Given request: Repeat every line of the records below, keeping each one unchanged.

[Records from a dataset]
####

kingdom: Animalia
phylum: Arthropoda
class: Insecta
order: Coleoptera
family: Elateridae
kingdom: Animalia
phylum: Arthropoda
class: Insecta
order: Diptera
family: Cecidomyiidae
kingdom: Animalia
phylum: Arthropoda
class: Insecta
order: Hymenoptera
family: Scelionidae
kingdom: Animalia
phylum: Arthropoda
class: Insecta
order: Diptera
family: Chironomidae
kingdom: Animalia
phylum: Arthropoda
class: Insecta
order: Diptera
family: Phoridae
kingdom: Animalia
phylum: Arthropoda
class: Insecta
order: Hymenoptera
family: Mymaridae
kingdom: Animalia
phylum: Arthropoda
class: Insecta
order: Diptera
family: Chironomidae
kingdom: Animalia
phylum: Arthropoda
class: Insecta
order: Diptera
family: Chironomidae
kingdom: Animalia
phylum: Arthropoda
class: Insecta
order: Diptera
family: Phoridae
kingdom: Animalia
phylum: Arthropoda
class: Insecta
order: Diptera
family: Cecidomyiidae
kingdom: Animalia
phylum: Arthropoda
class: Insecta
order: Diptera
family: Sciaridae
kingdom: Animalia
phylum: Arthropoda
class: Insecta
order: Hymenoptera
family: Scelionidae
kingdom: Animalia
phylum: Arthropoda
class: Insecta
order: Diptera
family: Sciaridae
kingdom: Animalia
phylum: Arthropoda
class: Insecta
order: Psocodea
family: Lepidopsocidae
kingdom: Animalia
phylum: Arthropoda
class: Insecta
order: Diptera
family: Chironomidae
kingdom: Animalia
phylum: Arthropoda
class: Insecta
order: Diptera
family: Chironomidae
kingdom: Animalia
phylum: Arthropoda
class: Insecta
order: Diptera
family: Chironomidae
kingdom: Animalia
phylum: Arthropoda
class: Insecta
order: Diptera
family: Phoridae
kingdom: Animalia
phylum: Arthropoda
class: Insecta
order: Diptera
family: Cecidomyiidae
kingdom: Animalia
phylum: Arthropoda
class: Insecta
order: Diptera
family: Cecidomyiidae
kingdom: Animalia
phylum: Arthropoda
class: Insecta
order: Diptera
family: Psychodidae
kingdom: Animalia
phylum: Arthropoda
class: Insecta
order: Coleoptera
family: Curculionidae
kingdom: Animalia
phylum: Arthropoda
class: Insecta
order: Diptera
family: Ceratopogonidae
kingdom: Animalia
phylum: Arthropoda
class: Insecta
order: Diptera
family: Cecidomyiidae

####

Answer for the task:
kingdom: Animalia
phylum: Arthropoda
class: Insecta
order: Coleoptera
family: Elateridae
kingdom: Animalia
phylum: Arthropoda
class: Insecta
order: Diptera
family: Cecidomyiidae
kingdom: Animalia
phylum: Arthropoda
class: Insecta
order: Hymenoptera
family: Scelionidae
kingdom: Animalia
phylum: Arthropoda
class: Insecta
order: Diptera
family: Chironomidae
kingdom: Animalia
phylum: Arthropoda
class: Insecta
order: Diptera
family: Phoridae
kingdom: Animalia
phylum: Arthropoda
class: Insecta
order: Hymenoptera
family: Mymaridae
kingdom: Animalia
phylum: Arthropoda
class: Insecta
order: Diptera
family: Chironomidae
kingdom: Animalia
phylum: Arthropoda
class: Insecta
order: Diptera
family: Chironomidae
kingdom: Animalia
phylum: Arthropoda
class: Insecta
order: Diptera
family: Phoridae
kingdom: Animalia
phylum: Arthropoda
class: Insecta
order: Diptera
family: Cecidomyiidae
kingdom: Animalia
phylum: Arthropoda
class: Insecta
order: Diptera
family: Sciaridae
kingdom: Animalia
phylum: Arthropoda
class: Insecta
order: Hymenoptera
family: Scelionidae
kingdom: Animalia
phylum: Arthropoda
class: Insecta
order: Diptera
family: Sciaridae
kingdom: Animalia
phylum: Arthropoda
class: Insecta
order: Psocodea
family: Lepidopsocidae
kingdom: Animalia
phylum: Arthropoda
class: Insecta
order: Diptera
family: Chironomidae
kingdom: Animalia
phylum: Arthropoda
class: Insecta
order: Diptera
family: Chironomidae
kingdom: Animalia
phylum: Arthropoda
class: Insecta
order: Diptera
family: Chironomidae
kingdom: Animalia
phylum: Arthropoda
class: Insecta
order: Diptera
family: Phoridae
kingdom: Animalia
phylum: Arthropoda
class: Insecta
order: Diptera
family: Cecidomyiidae
kingdom: Animalia
phylum: Arthropoda
class: Insecta
order: Diptera
family: Cecidomyiidae
kingdom: Animalia
phylum: Arthropoda
class: Insecta
order: Diptera
family: Psychodidae
kingdom: Animalia
phylum: Arthropoda
class: Insecta
order: Coleoptera
family: Curculionidae
kingdom: Animalia
phylum: Arthropoda
class: Insecta
order: Diptera
family: Ceratopogonidae
kingdom: Animalia
phylum: Arthropoda
class: Insecta
order: Diptera
family: Cecidomyiidae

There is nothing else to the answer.